Monday, July 2, 2012
This coming weekend sees the start of the artist Richard Wilson’s ‘Hang On A Minute Lads, I’ve Got A Great Idea’ at the De La Warr Pavilion in Bexhill. Following Anthony Gormley’s ‘Critical Mass’ in 2010, there is now the chance to experience more rooftop art. This time, in homage to the conclusion of the 1969 film ‘The Italian Job’, you get to see a full sized-replica of a coach balanced precariously on the edge of the building’s roof. The title of the exhibition is the film’s final line, delivered as the camera zooms out to the panorama of the Italian Alps leaving the Mini-driving heisters balanced on the fulcrum of a dilemma against a pile of gold bullion. Wilson’s obsession with the film, and its iconic use of Mini Coopers, Michael Caine and football supporters abroad, has led to the work being commissioned as part of the British Cultural Olympiad; the exhibition runs until September and is free.
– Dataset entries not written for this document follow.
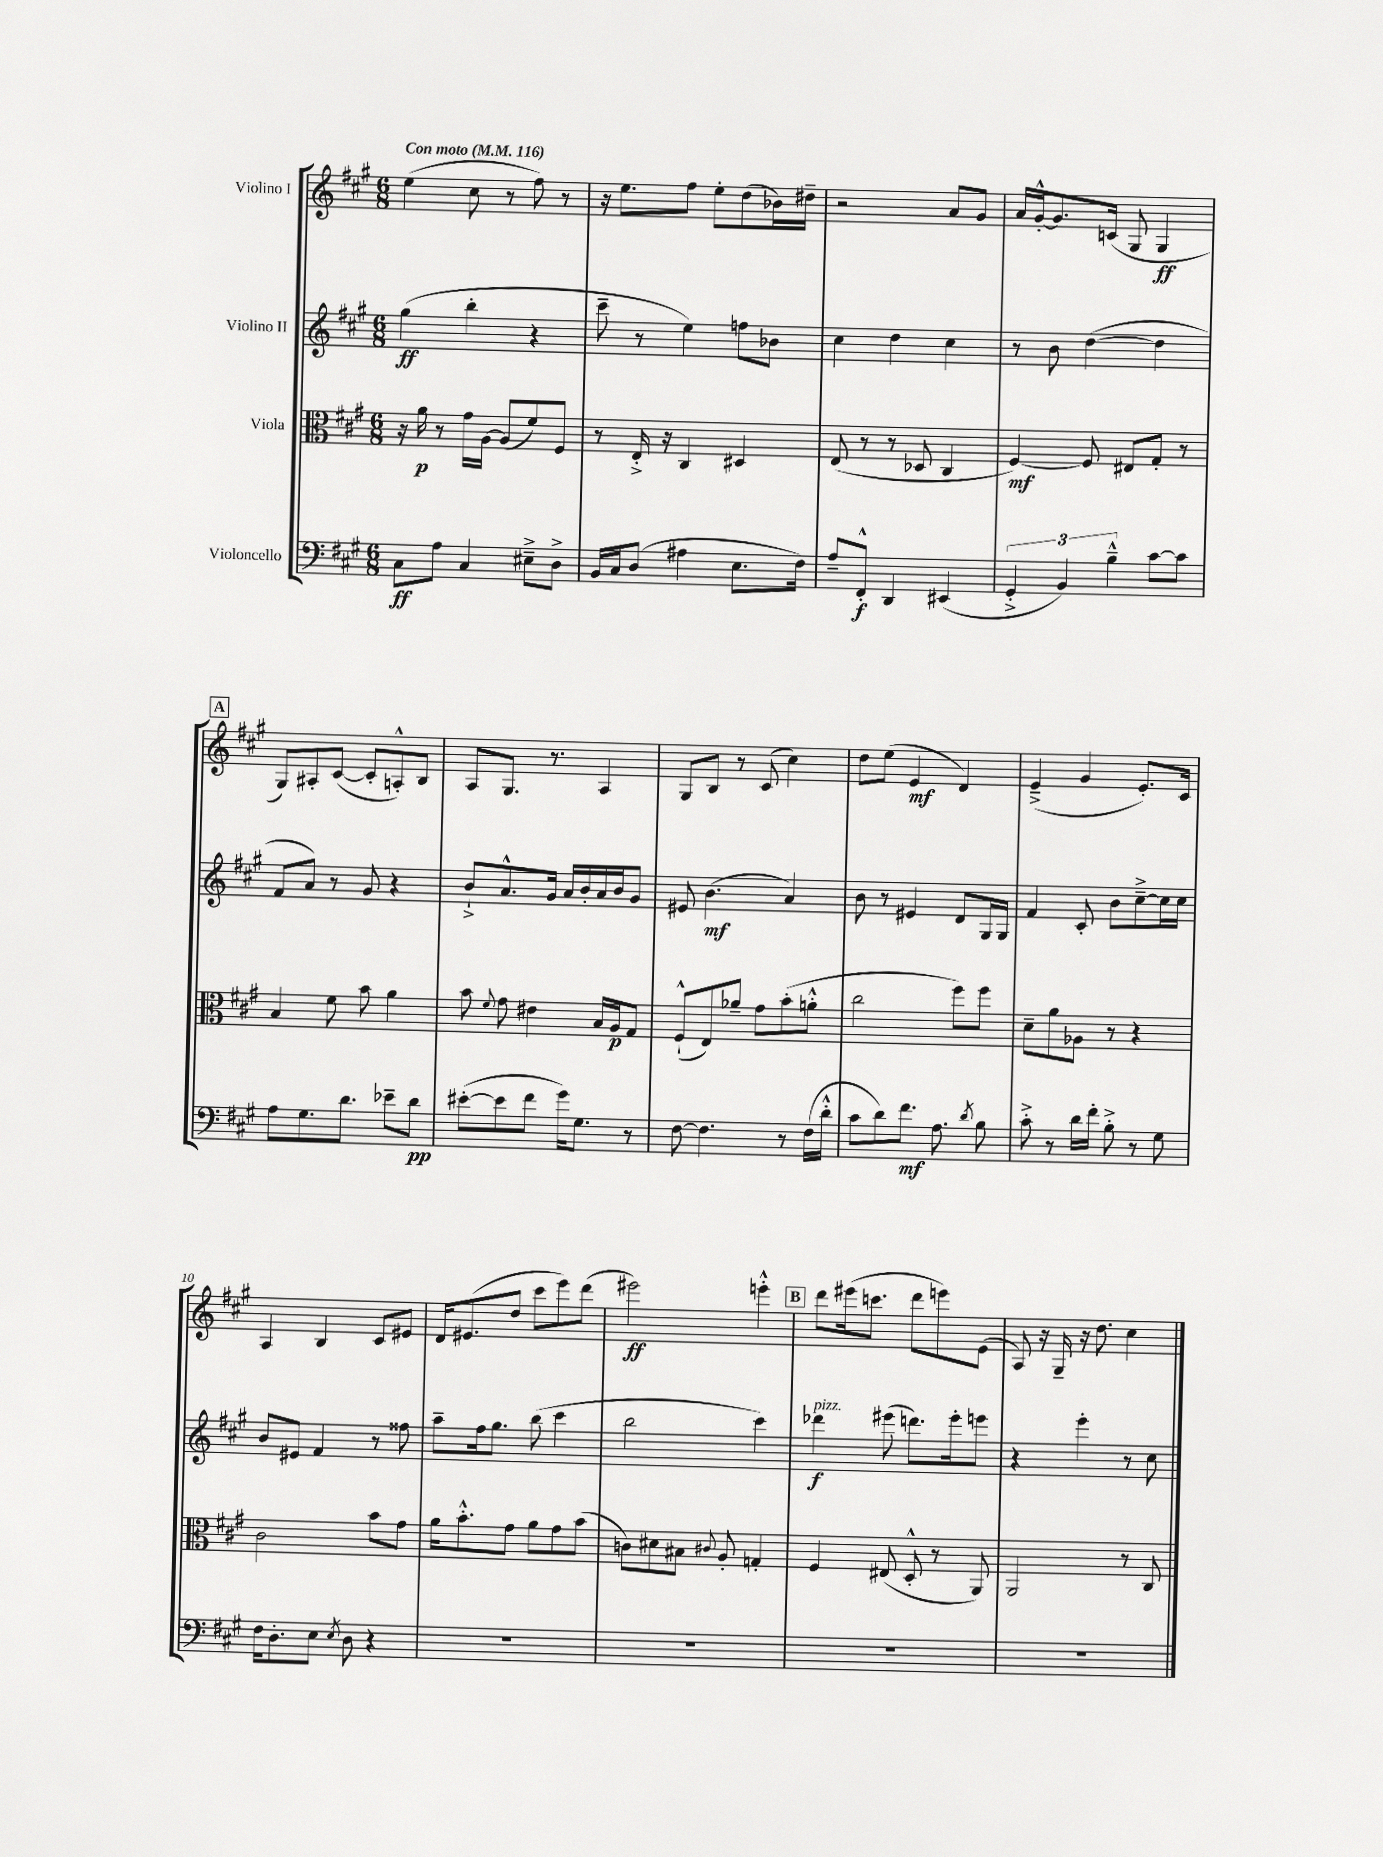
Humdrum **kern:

**kern	**dynam	**kern	**dynam	**kern	**dynam	**kern	**dynam
*part4	*part4	*part3	*part3	*part2	*part2	*part1	*part1
*staff4	*staff4	*staff3	*staff3	*staff2	*staff2	*staff1	*staff1
*I"Violoncello	*	*I"Viola	*	*I"Violino II	*	*I"Violino I	*
*clefF4	*	*clefC3	*	*clefG2	*	*clefG2	*
*k[f#c#g#]	*	*k[f#c#g#]	*	*k[f#c#g#]	*	*k[f#c#g#]	*
*M6/8	*	*M6/8	*	*M6/8	*	*M6/8	*
*MM116	*	*MM116	*	*MM116	*	*MM116	*
=1	=1	=1	=1	=1	=1	=1	=1
!	!	!	!	!	!	!LO:TX:a:B:t=Con moto	!
8C#\L	ff	16r	.	(4gg#\	ff	(4ee\	.
.	.	16a\	p	.	.	.	.
8A\J	.	8r	.	.	.	.	.
4C#/	.	16g#\LL	.	4bb'\	.	8cc#\	.
.	.	[16A\JJ	.	.	.	.	.
.	.	(8A/L]	.	.	.	8r	.
8E#X~^\L	.	8f#/)	.	4r	.	8ff#\)	.
8D^\J	.	8F#/J	.	.	.	8r	.
=2	=2	=2	=2	=2	=2	=2	=2
16BB/LL	.	8r	.	8ccc#~\	.	16r	.
16C#/J	.	.	.	.	.	8.ee\L	.
(8D/J	.	16E'^/	.	8r	.	.	.
.	.	16r	.	.	.	.	.
4A#X\	.	4C#/	.	4ee\)	.	8ff#\J	.
.	.	.	.	.	.	8ee'\L	.
8.E\L	.	4D#X/	.	8ffn\L	.	(8dd\	.
.	.	.	.	8b-X\J	.	16b-X\L)	.
16F#\Jk)	.	.	.	.	.	16dd#X~\JJ	.
=3	=3	=3	=3	=3	=3	=3	=3
8A~/L	.	(8E/	.	4cc#\	.	2r	.
8FF#'^^/J	f	8r	.	.	.	.	.
4DD/	.	8r	.	4dd\	.	.	.
.	.	8D-X/	.	.	.	.	.
(4EE#X/	.	4C#/	.	4cc#\	.	8a/L	.
.	.	.	.	.	.	8g#/J	.
=4	=4	=4	=4	=4	=4	=4	=4
6GG#'^/	.	[4F#/)	mf	8r	.	16a/LL	.
.	.	.	.	.	.	[16g#'^^/J	.
.	.	.	.	8b\	.	8.g#/]	.
6BB/)	.	.	.	.	.	.	.
.	.	8F#/]	.	([4dd\	.	.	.
.	.	.	.	.	.	(16cn/Jk	.
6B~^^\	.	.	.	.	.	.	.
.	.	8E#X/L	.	.	.	8G#/	.
[8c#\L	.	8G#'/J	.	4dd\]	.	4G#/	ff
8c#\J]	.	8r	.	.	.	.	.
!!LO:LB:g=z
!!LO:REH:place=s1:t=A
=5	=5	=5	=5	=5	=5	=5	=5
8A\L	.	4B/	.	8f#/L	.	8G#/L)	.
8.G#\	.	.	.	8a/J)	.	8A#X'/	.
.	.	8f#\	.	8r	.	([8c#/J	.
8.d\J	.	.	.	.	.	.	.
.	.	8b\	.	8g#/	.	8c#'/L]	.
8e-X~\L	.	4a\	.	4r	.	8An'^^/)	.
8d\J	pp	.	.	.	.	8B/J	.
=6	=6	=6	=6	=6	=6	=6	=6
([8e#X'\L	.	8b\	.	8b`^/L	.	8A/L	.
.	.	8qqf#/	.	.	.	.	.
8e#\]	.	8g#\	.	8.a^^/	.	8.G#/J	.
8f#\J	.	4e#X\	.	.	.	.	.
.	.	.	.	16g#/Jk	.	8.r	.
16g#\KL)	.	.	.	16a/LL	.	.	.
8.G#\J	.	.	.	16b'/	.	.	.
.	.	16B/LL	.	16a/	.	4A/	.
.	.	16A/J	p	16b/J	.	.	.
8r	.	8G#/J	.	8g#/J	.	.	.
=7	=7	=7	=7	=7	=7	=7	=7
[8F#\	.	(8F#`^^/L	.	8e#X/	.	8G#/L	.
4.F#\]	.	8E/)	.	(4.b\	mf	8B/J	.
.	.	8a-X~/J	.	.	.	8r	.
.	.	8g#\L	.	.	.	(8c#/	.
8r	.	(8b'\	.	4a/)	.	4cc#\)	.
(16F#\LL	.	8an'^^\J	.	.	.	.	.
16d'^^\JJ	.	.	.	.	.	.	.
=8	=8	=8	=8	=8	=8	=8	=8
8c#\L	.	2cc#\	.	8b\	.	8dd\L	.
8d\)	.	.	.	8r	.	(8ee\J	.
8.f#\J	mf	.	.	4e#X/	.	4e/	mf
8.A\	.	.	.	.	.	.	.
.	.	8ff#\L)	.	8d/L	.	4d/)	.
8qd/	.	.	.	.	.	.	.
8B\	.	8ff#\J	.	16G#/L	.	.	.
.	.	.	.	16G#/JJ	.	.	.
=9	=9	=9	=9	=9	=9	=9	=9
8c#'^\	.	8d~\L	.	4f#/	.	(4e~^/	.
8r	.	8a\	.	.	.	.	.
16d\LL	.	8A-X\J	.	8c#'/	.	4g#/	.
16f#'\JJ	.	.	.	.	.	.	.
8B'^\	.	8r	.	8b\L	.	.	.
8r	.	4r	.	[8cc#~^\	.	8.e'/L)	.
8G#\	.	.	.	16cc#\L]	.	.	.
.	.	.	.	16cc#\JJ	.	16c#/Jk	.
!!LO:LB:g=z
=10	=10	=10	=10	=10	=10	=10	=10
16F#\KL	.	2c#\	.	8b/L	.	4A/	.
8.D'\	.	.	.	.	.	.	.
.	.	.	.	8e#X/J	.	.	.
8E\J	.	.	.	4f#/	.	4B/	.
8qE/	.	.	.	.	.	.	.
8D\	.	.	.	.	.	.	.
4r	.	8b\L	.	8r	.	8c#/L	.
.	.	8g#\J	.	8ff##X\	.	8e#X/J	.
=11	=11	=11	=11	=11	=11	=11	=11
2.r	.	16a\KL	.	8aa~\L	.	16d/KL	.
.	.	8.b'^^\	.	.	.	(8.e#X/	.
.	.	.	.	16ff#\k	.	.	.
.	.	.	.	8.gg#\J	.	.	.
.	.	8g#\J	.	.	.	8dd/J	.
.	.	8a\L	.	(8bb\	.	8ccc#\L	.
.	.	8g#\	.	4ccc#\	.	8eee\)	.
.	.	(8b\J	.	.	.	(8ddd\J	.
=12	=12	=12	=12	=12	=12	=12	=12
2.r	.	8cn\L)	.	2bb\	.	2eee#X\)	ff
.	.	8d#X\	.	.	.	.	.
.	.	8B#X\J	.	.	.	.	.
.	.	8qqc#X/	.	.	.	.	.
.	.	8A'/	.	.	.	.	.
.	.	4Gn'/	.	4ccc#\)	.	4eeen'^^\	.
!!LO:REH:place=s1:t=B
=13	=13	=13	=13	=13	=13	=13	=13
!	!	!	!	!LO:TX:a:i:t=pizz.	!	!	!
2.r	.	4F#/	.	4ddd-X\	f	8ddd\L	.
.	.	.	.	.	.	(16eee#X\k	.
.	.	.	.	.	.	8.cccn\J	.
.	.	(8E#X/	.	(8eee#X\	.	.	.
.	.	8D'^^/	.	8.dddn\L)	.	8ddd\L	.
.	.	8r	.	.	.	8eeen\)	.
.	.	.	.	16eee#'\k	.	.	.
.	.	8AA/)	.	8eeen\J	.	(8e\J	.
=14	=14	=14	=14	=14	=14	=14	=14
2.r	.	2AA/	.	4r	.	8A/)	.
.	.	.	.	.	.	16r	.
.	.	.	.	.	.	16G#~/	.
.	.	.	.	4eee'\	.	16r	.
.	.	.	.	.	.	8.dd\	.
.	.	8r	.	8r	.	4cc#\	.
.	.	8C#/	.	8cc#\	.	.	.
==	==	==	==	==	==	==	==
*-	*-	*-	*-	*-	*-	*-	*-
There is also an open invitation to Friday evening’s launch party, with music throughout the building from DJ Stephen Mallinder. When I saw that name I also thought “hang on a minute”; then it came to me: Stephen ‘Mal’ Mallinder, founder member of Sheffield Dada-inspired electronic industrialists, Caberet Voltaire. It also sent me scurrying to a box of 7” singles where I found their ‘Extended Play’ EP, their first release on Rough Trade from 1978. Including ‘Do the Mussolini (Headkick)’ and an esoteric cover of the Velvet Underground’s ‘Here She Comes Now’, this EP, together with another 7” in my box - the first Mute Records release from the same year, The Normal’s ‘TVOD/Warm Leatherette’ - signalled independent music’s move away from the rama lama of landfill punk. I’m sure Mallinder - now relocated to Brighton from Sheffield, via Australia - will be playing equally adventurous music on Friday; and it’s good to see that there is room for avant-garde musical experimentation in the British cultural landscape as well as your run of the mill coach hanging from the side of a building.